Agencies tend to approach young people in a very formal way. We need to approach them in a different language. And this language probably is technology. We sell experiences. When you talk with a student, they talk about the experience – not the brand, not the English course, not how good at academics we are. We need to rethink how we approach students. We need to talk to them like young people.

“Agencies tend to approach young people in a very formal way”

If you just jump to YouTube and watch most of the videos of schools, you would see that those videos are very boring. But then there are also very good examples of people who are approaching it in the right way. EF, for example, did an amazing video. I believe that we really need to rethink our marketing both online as well as offline to attract more people.

The PIE: Should that approach depend on which market you work in? Say if you’re working in Turkey and you’re trying to reach Turkish students, is that going to be different than if you’re in Mexico trying to reach Mexican students? 

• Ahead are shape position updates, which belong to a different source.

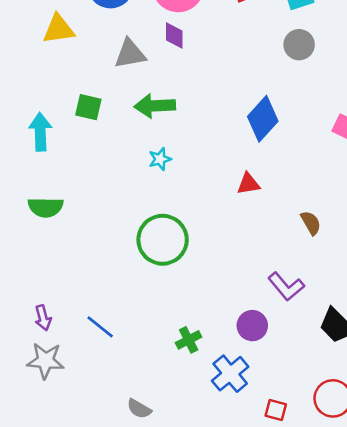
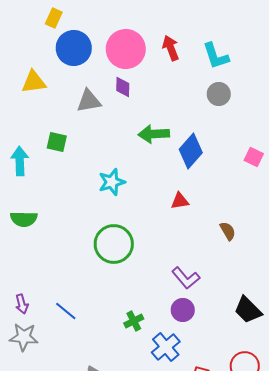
green arrow: (155, 106) -> (154, 134), moved
cyan star: (160, 159) -> (112, 182), size x1.5
purple L-shape: (286, 287) -> (186, 278), moved

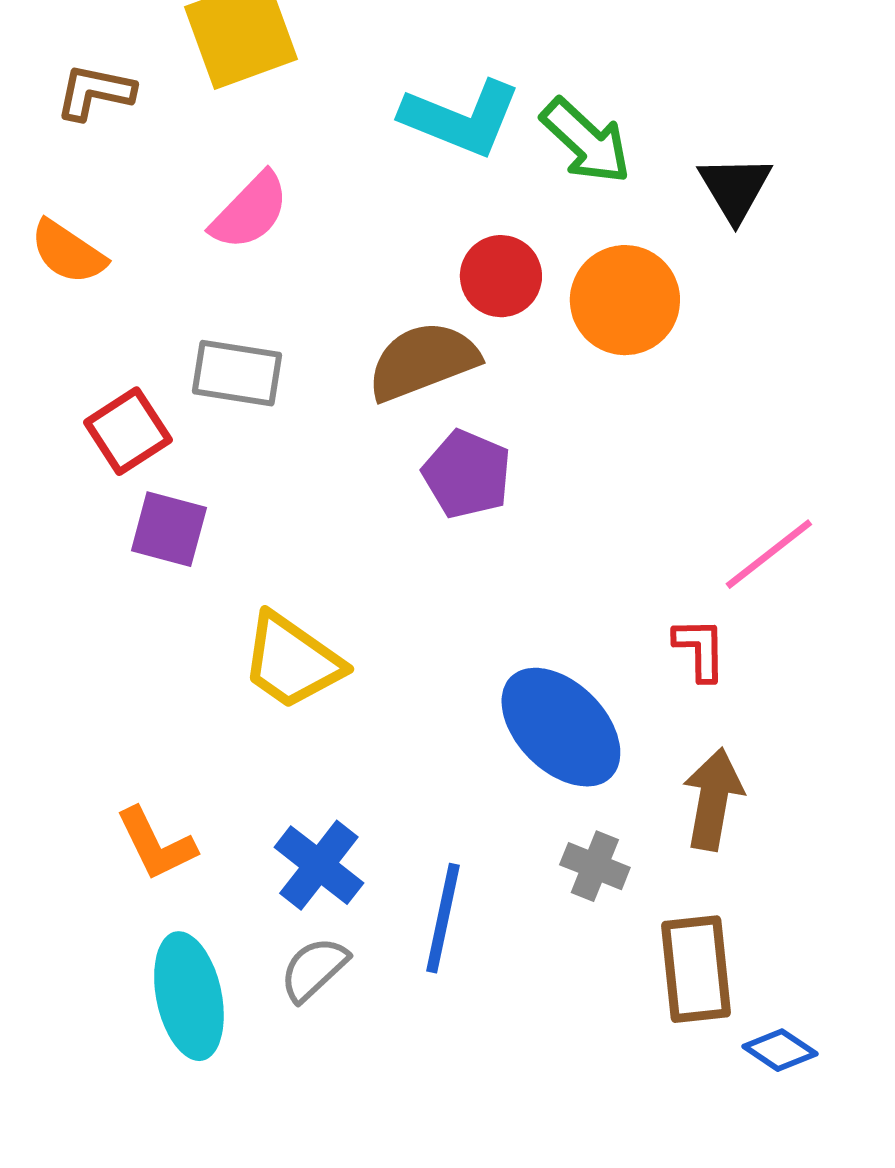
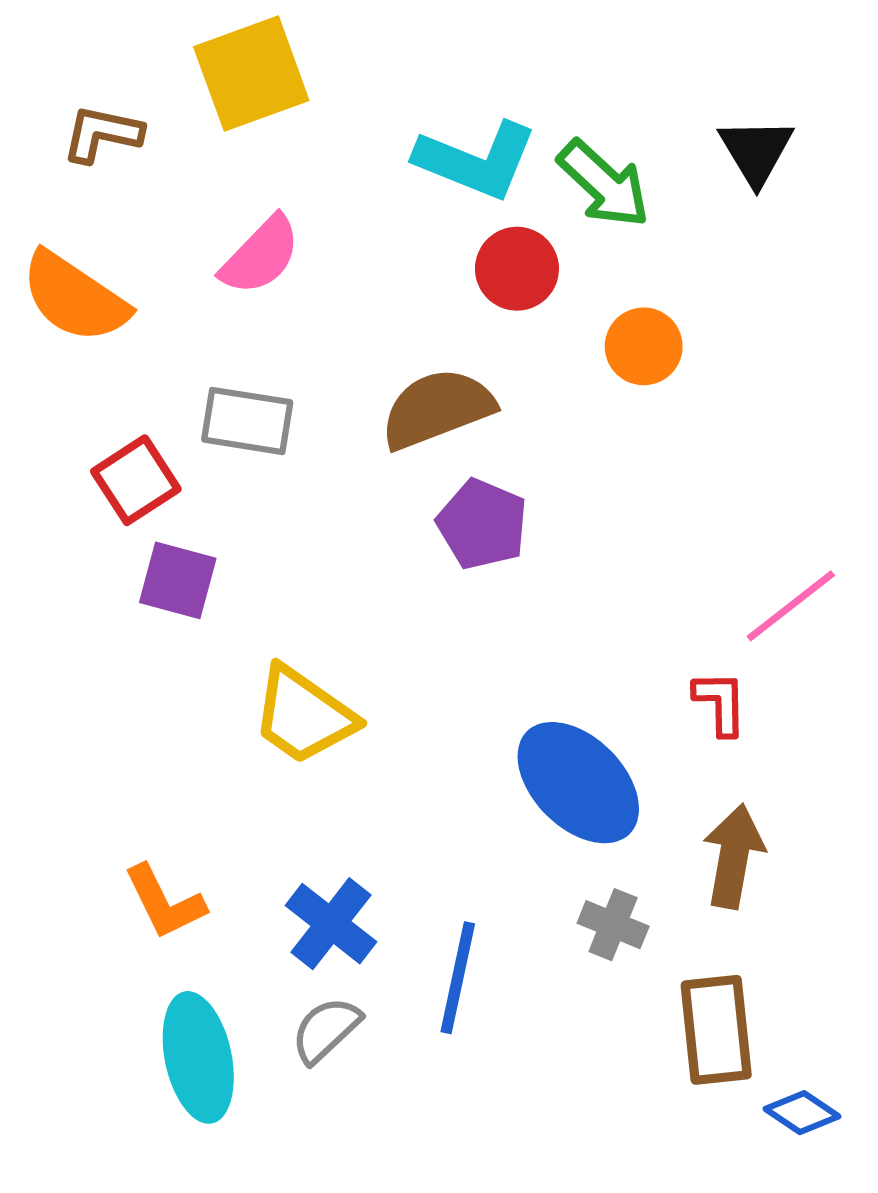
black triangle: (735, 188) -> (756, 151), moved
orange semicircle: (68, 252) -> (75, 297), size x1.4
red circle: (501, 276) -> (517, 269), moved
orange circle: (625, 300) -> (644, 346), size x0.7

MEM: Of course, the cultural factor is very important. But at the end of the day, the basics are the same. We must focus on the basis of this market, the young people and try to approach with a cultural touch.

What really concerns me is that the world is changing fast, and we are not noticing many of these changes. We could lose [students] if we don’t adapt as fast as possible. Now that you talk around the world. We talk with many associations around the world – with associations in Germany, Ireland, Colombia.

I really believe that we have to act like a block. We have to prepare many things – just a few countries have good statistics about education.

The PIE: Coming back to Mexico. What are the trends for Mexican students? 

MEM: Junior camps are growing a lot in Mexico. Of course, it was a very challenging year because of the economy. I would say that will continue because of likely recessions in the next year in many countries. However, the numbers are still growing.

The PIE: What is the new Mexican president’s approach to Mexicans going abroad?

MEM: President Andrés Manuel López Obrador is really focused on making the inside economy stronger. And I really believe that he’s not going to give scholarships in the next coming years.

“We could lose [students] if we don’t adapt as fast as possible”

We’re trying to change the Ministry of Education’s mind because we believe that government support is super important in order to keep the market growing. There are many poor people in Mexico. They are not even going to be close to having these kinds of experiences travelling abroad. But as well, there are many people that can do it, but still, need a scholarship, and they deserve a scholarship. They have brilliant minds.

So actually, we’re trying to support them through the private industry as the government is not supporting them. But as well we’re trying to approach the government and try to change this idea.

One of my life missions is to try to make an impact in terms of experiences and internationalisation – everything that means travelling abroad and coming back to your country with an open mind. That’s why I’m so happy to be in AMTE.